Aim A:
Retype the part of the labor market policy passage that begins at the words "We define labor" and stops after "and explicit contracts.".
Aim B:
In the labor market policy passage, what is named as the most prominent example of redistributive labor market policy?
-- start Text block --
From the institutional choice perspective, this is a much too narrow definition. It is too narrow because it excludes the interrelations of these measures with other determinants of labor market dynamics and it does not properly account for the reasons for their evolution.
We define labor market policy in a broader sense than usual. We distinguish four basic forms:
1. Individual and collective agreements on wages, working time, and other working conditions. For any institutional analysis, it is important to distinguish between implicit and explicit contracts.
2. Regulation by laws setting standards, norms, and procedures for employment contracting. Labor market policy examples are employment protection regulation, legal quality standards to enter a vocational profession, and collective bargaining laws.
3. Redistribution by taxing wage income or by compensating lack of wage income by transfer payments. The most prominent example of this type of redistributive labor market policy is unemployment insurance. However, the impact of taxes and other forms of social security on the demand and supply of labor should not be neglected. Wage subsidies also belong in this category.
4. Public services and public investment. The state itself can play a role as employer or entrepreneur in the areas of public goods, merit goods, and mixed goods. The most prominent public services for labor markets are placement services and labor market information or counseling. Temporary public job creation and education and training are typical forms of public investments. They may be complementary or competitive with private investments. As far as these forms of public intervention are aimed at preventing or fighting unemployment, they are subsumed under the heading of active labor market policy.
Institutional Equivalents of Flexible Coordination
Can we now find some general principles which distinguish "good" institutional incentives from "bad" incentives with respect to unemployment prevention? There do appear to be at least three principles.
-- end Text block --
-- start Record extracts --
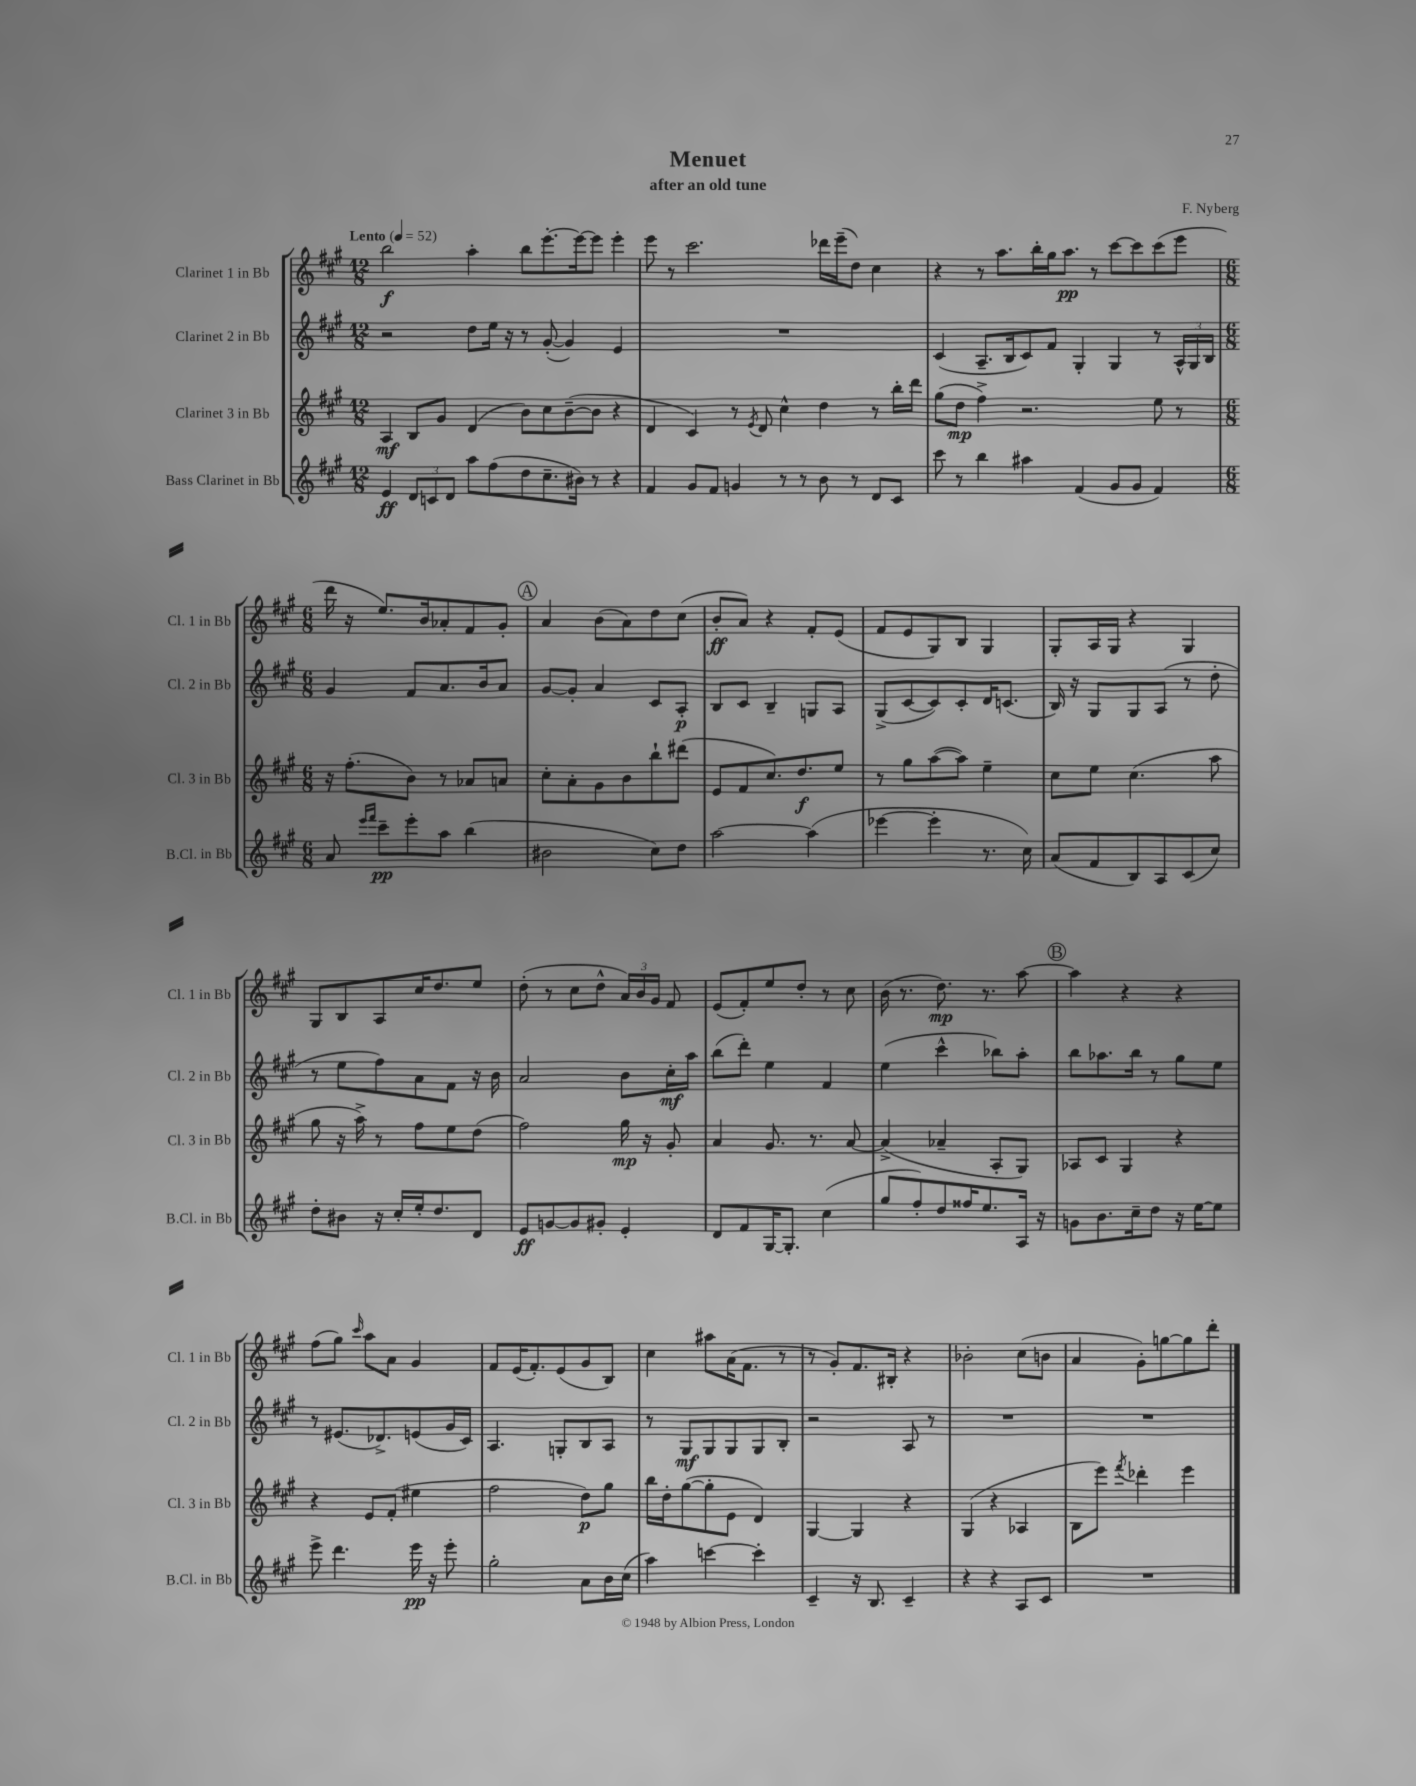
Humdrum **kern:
-- end Record extracts --
-- start Record extracts --
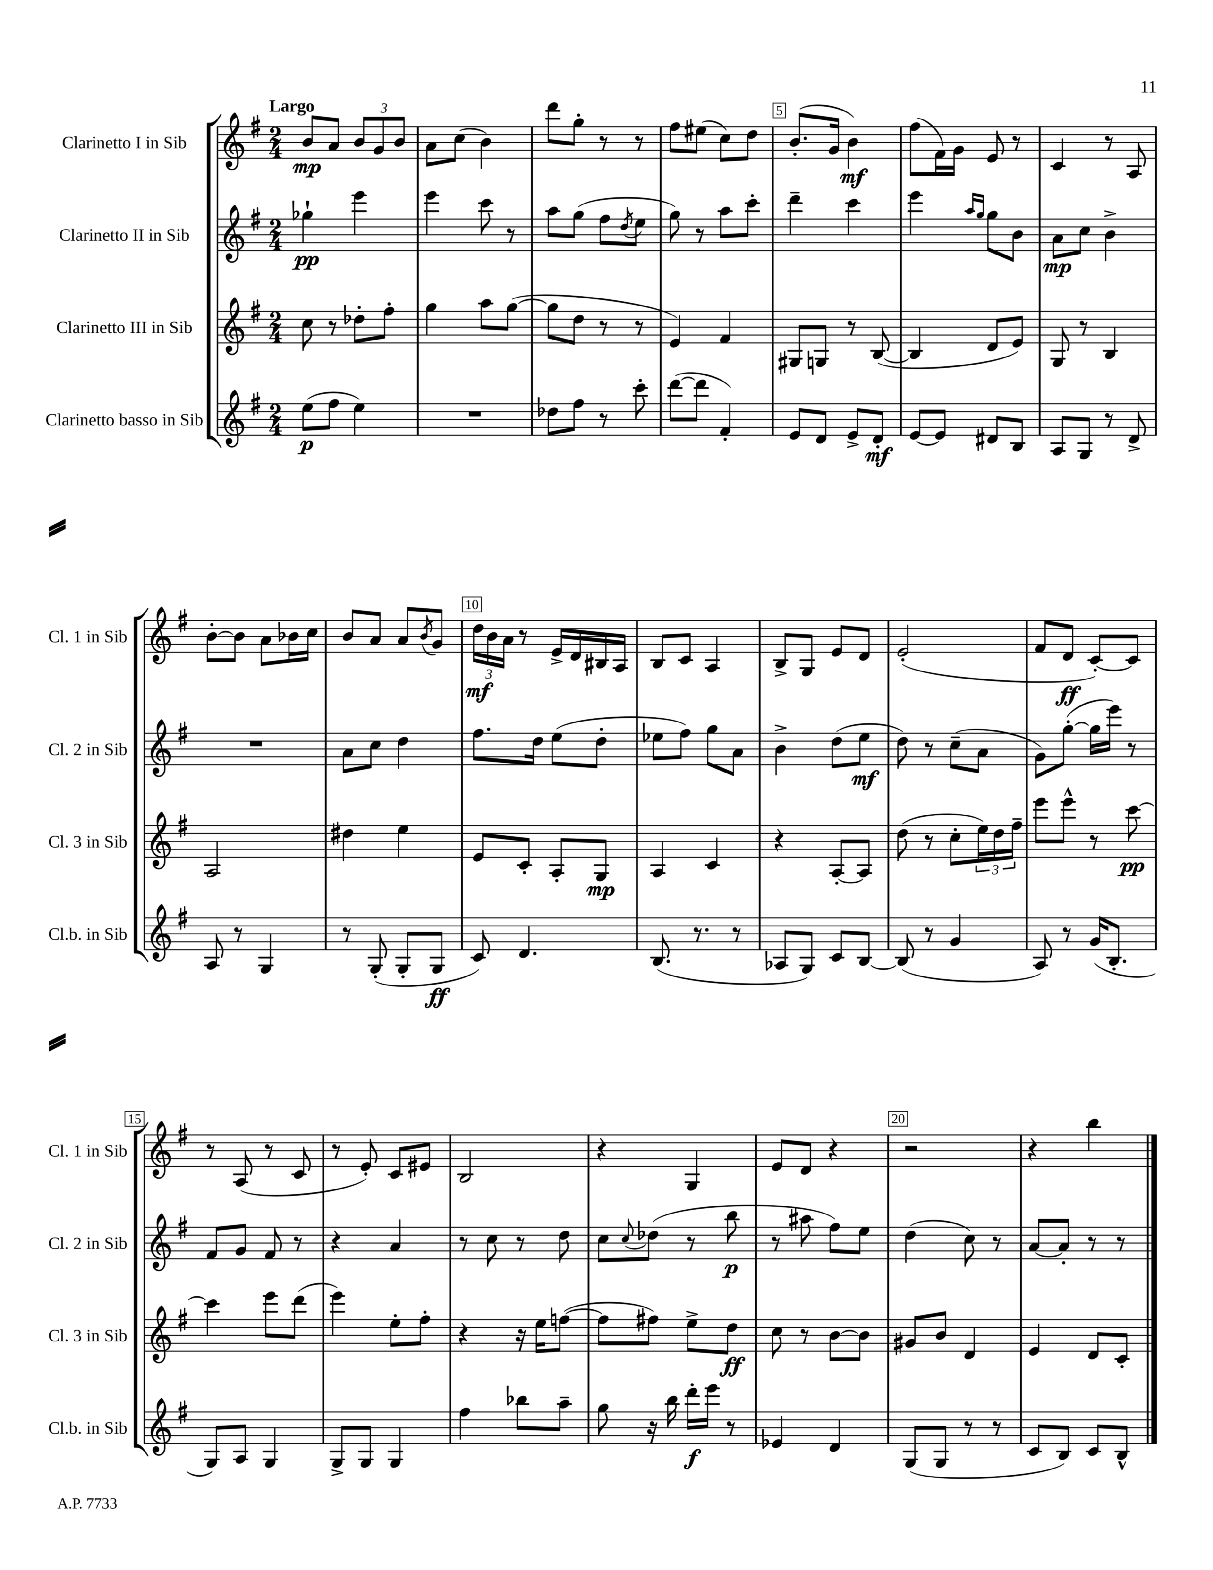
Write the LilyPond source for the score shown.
-- end Record extracts --
Full solution A:
We define labor market policy in a broader sense than usual. We distinguish four basic forms:
1. Individual and collective agreements on wages, working time, and other working conditions. For any institutional analysis, it is important to distinguish between implicit and explicit contracts.

Full solution B:
Unemployment insurance.